_Exercise directions_. Could you copy exactly the lines below, beginning at the line with "Microsoft Windows" and stopping after the line with "This website is", with no pictures?

_Dataset_.
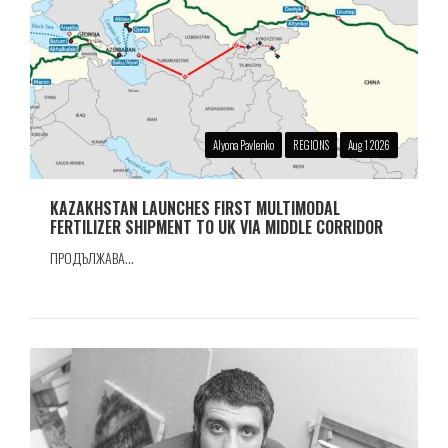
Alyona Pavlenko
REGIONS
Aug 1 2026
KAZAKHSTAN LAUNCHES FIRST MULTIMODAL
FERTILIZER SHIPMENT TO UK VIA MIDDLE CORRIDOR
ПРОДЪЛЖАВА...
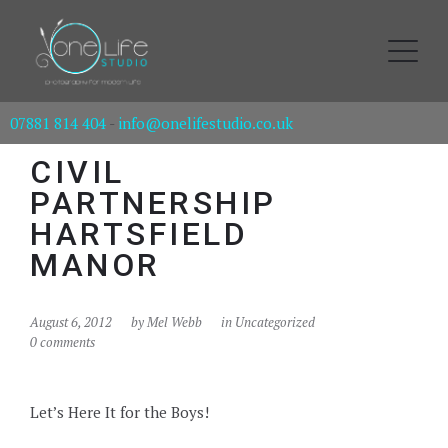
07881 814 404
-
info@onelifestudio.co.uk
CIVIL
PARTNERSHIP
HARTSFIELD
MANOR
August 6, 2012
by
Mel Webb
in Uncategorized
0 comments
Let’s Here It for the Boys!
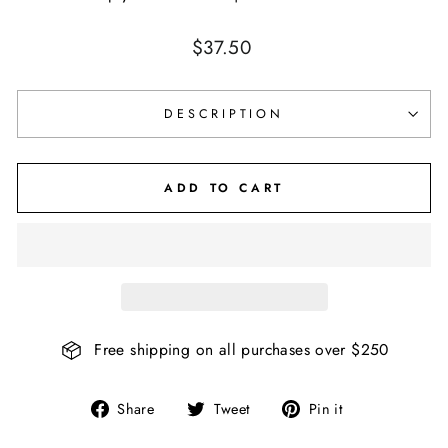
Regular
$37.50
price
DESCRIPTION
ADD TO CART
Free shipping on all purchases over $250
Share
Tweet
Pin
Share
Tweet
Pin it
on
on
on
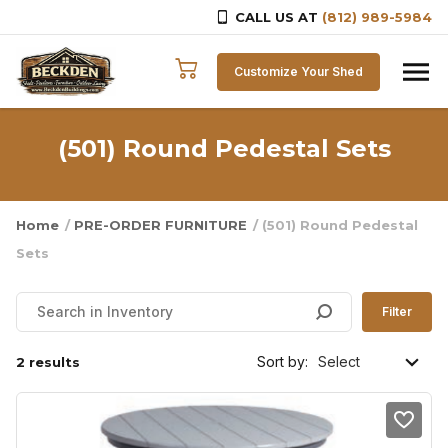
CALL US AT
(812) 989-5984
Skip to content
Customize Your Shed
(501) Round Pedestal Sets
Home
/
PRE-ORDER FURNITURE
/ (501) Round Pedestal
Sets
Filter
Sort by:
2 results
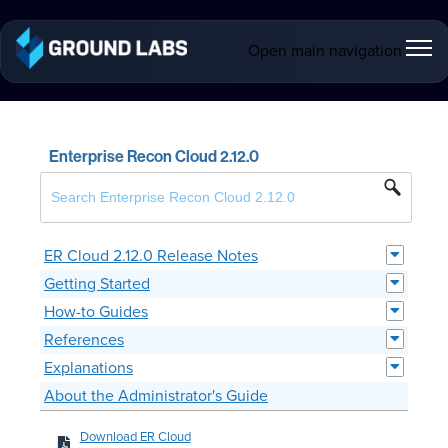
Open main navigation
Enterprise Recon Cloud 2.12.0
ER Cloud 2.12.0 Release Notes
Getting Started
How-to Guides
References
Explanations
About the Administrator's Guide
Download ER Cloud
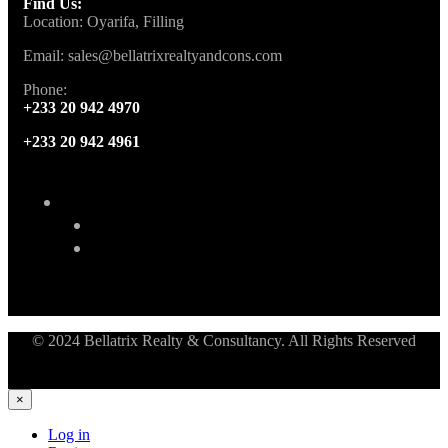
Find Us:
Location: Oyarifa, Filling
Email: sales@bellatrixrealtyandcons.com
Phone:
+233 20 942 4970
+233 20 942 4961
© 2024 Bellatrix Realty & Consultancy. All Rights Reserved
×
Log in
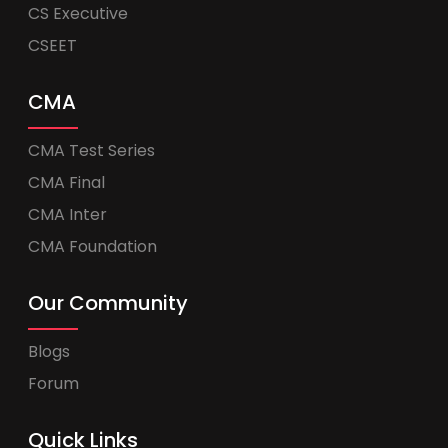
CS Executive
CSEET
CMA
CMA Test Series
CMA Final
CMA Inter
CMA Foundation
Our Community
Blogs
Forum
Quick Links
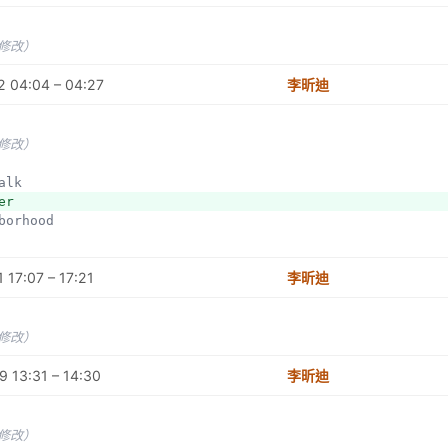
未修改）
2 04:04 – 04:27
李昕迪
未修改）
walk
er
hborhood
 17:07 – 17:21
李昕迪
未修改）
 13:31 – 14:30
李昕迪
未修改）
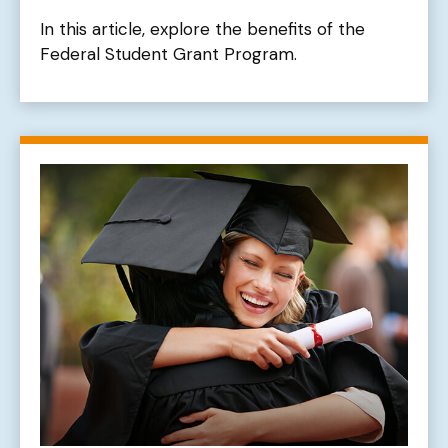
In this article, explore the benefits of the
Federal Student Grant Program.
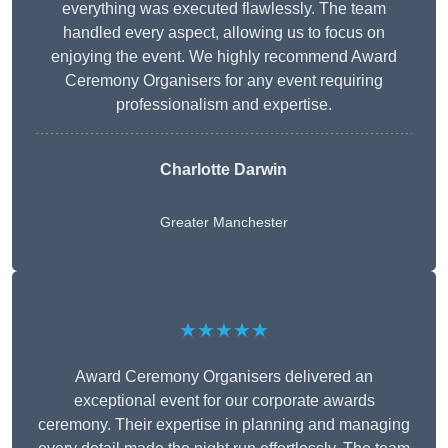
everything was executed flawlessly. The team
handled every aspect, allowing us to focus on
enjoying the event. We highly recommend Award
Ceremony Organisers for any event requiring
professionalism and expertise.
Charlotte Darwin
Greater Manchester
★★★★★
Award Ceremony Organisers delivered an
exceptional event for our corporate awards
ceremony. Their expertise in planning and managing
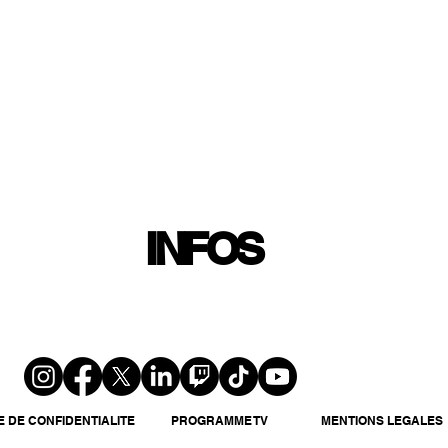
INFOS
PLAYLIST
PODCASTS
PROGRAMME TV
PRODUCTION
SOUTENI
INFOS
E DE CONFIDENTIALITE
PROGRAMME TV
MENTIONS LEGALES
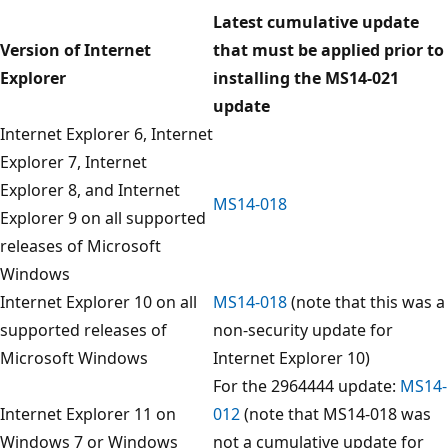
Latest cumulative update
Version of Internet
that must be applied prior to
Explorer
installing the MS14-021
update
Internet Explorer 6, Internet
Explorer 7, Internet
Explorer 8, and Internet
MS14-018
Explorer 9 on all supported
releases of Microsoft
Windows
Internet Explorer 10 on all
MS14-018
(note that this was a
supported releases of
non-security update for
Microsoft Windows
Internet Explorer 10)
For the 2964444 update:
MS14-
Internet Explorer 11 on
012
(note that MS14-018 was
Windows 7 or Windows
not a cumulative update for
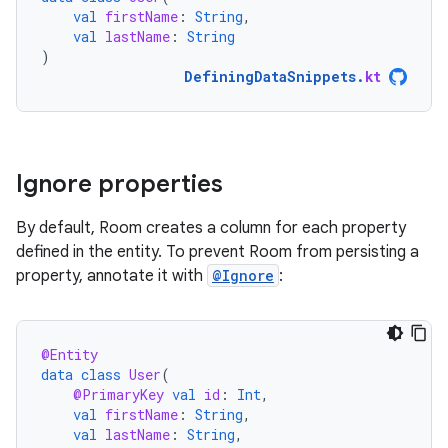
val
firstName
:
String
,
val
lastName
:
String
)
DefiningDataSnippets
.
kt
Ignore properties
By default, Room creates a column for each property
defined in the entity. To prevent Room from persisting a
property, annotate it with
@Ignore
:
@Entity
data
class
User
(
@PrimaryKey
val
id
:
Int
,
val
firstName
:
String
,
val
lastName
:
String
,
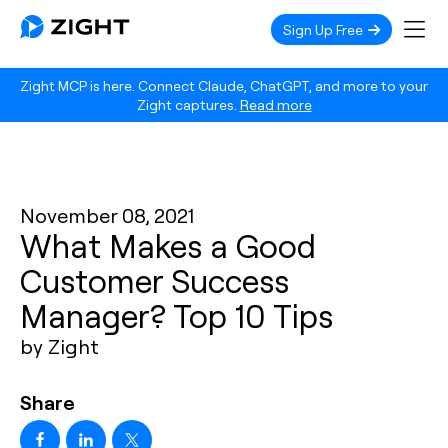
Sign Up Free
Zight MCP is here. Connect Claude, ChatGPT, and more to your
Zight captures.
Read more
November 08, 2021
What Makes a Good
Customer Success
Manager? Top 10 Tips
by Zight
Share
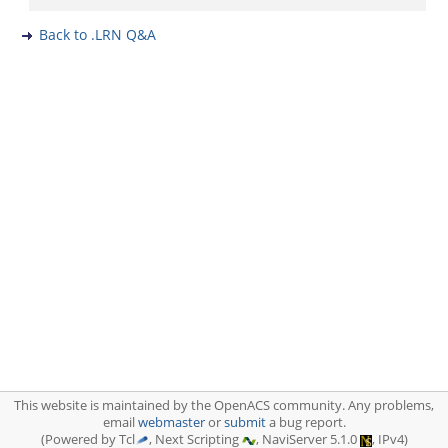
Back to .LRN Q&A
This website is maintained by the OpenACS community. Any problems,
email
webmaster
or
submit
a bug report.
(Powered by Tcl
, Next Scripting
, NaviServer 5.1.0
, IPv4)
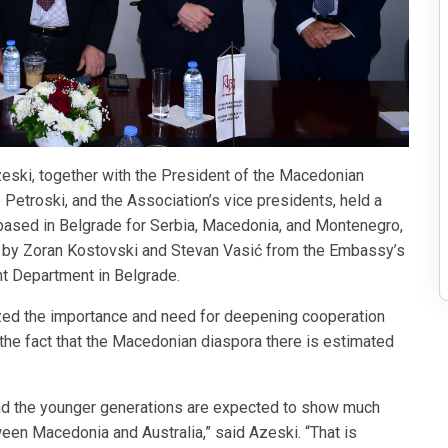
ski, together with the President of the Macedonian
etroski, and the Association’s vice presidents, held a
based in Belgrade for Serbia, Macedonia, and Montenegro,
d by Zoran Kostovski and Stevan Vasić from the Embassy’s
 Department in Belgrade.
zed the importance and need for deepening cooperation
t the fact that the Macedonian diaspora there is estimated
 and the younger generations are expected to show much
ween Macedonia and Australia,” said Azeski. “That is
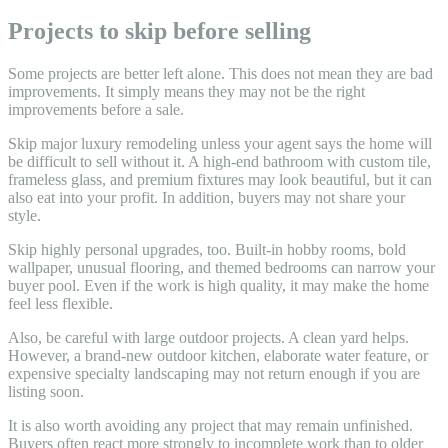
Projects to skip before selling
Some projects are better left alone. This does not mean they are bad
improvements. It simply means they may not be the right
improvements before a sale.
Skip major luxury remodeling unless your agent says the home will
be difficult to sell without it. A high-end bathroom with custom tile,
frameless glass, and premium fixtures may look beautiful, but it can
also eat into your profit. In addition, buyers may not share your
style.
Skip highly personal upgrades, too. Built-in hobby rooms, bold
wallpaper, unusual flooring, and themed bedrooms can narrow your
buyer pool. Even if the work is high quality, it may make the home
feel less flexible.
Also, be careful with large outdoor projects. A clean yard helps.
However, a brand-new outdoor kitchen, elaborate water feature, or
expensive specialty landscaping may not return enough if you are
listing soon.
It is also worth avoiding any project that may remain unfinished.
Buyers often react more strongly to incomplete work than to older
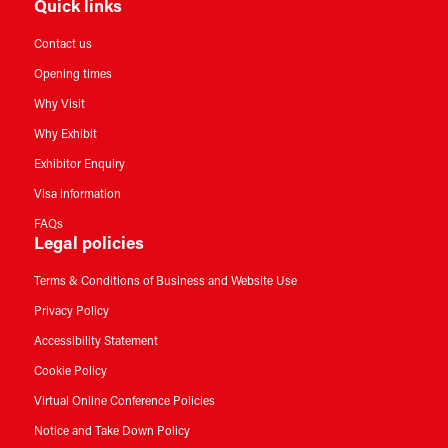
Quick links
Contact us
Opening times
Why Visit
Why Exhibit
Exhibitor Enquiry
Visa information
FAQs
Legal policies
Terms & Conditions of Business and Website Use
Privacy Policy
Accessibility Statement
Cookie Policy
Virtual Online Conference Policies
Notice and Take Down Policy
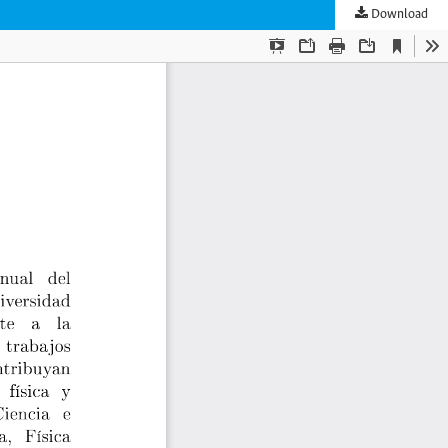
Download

_Written answer_.
Microsoft Windows
Internet Explorer 10)
For the 2964444 update:
MS14-
Internet Explorer 11 on
012
(note that MS14-018 was
Windows 7 or Windows
not a cumulative update for
val
firstName
:
String
,
val
lastName
:
String
)
DefiningDataSnippets
.
kt
Ignore properties
By default, Room creates a column for each property
defined in the entity. To prevent Room from persisting a
property, annotate it with
@Ignore
:
@Entity
data
class
User
(
@PrimaryKey
val
id
:
Int
,
val
firstName
:
String
,
val
lastName
:
String
,
Sign Up Free
Zight MCP is here. Connect Claude, ChatGPT, and more to your
Zight captures.
Read more
November 08, 2021
What Makes a Good
Customer Success
Manager? Top 10 Tips
by Zight
Share
Back to .LRN Q&A
This website is maintained by the OpenACS community. Any problems,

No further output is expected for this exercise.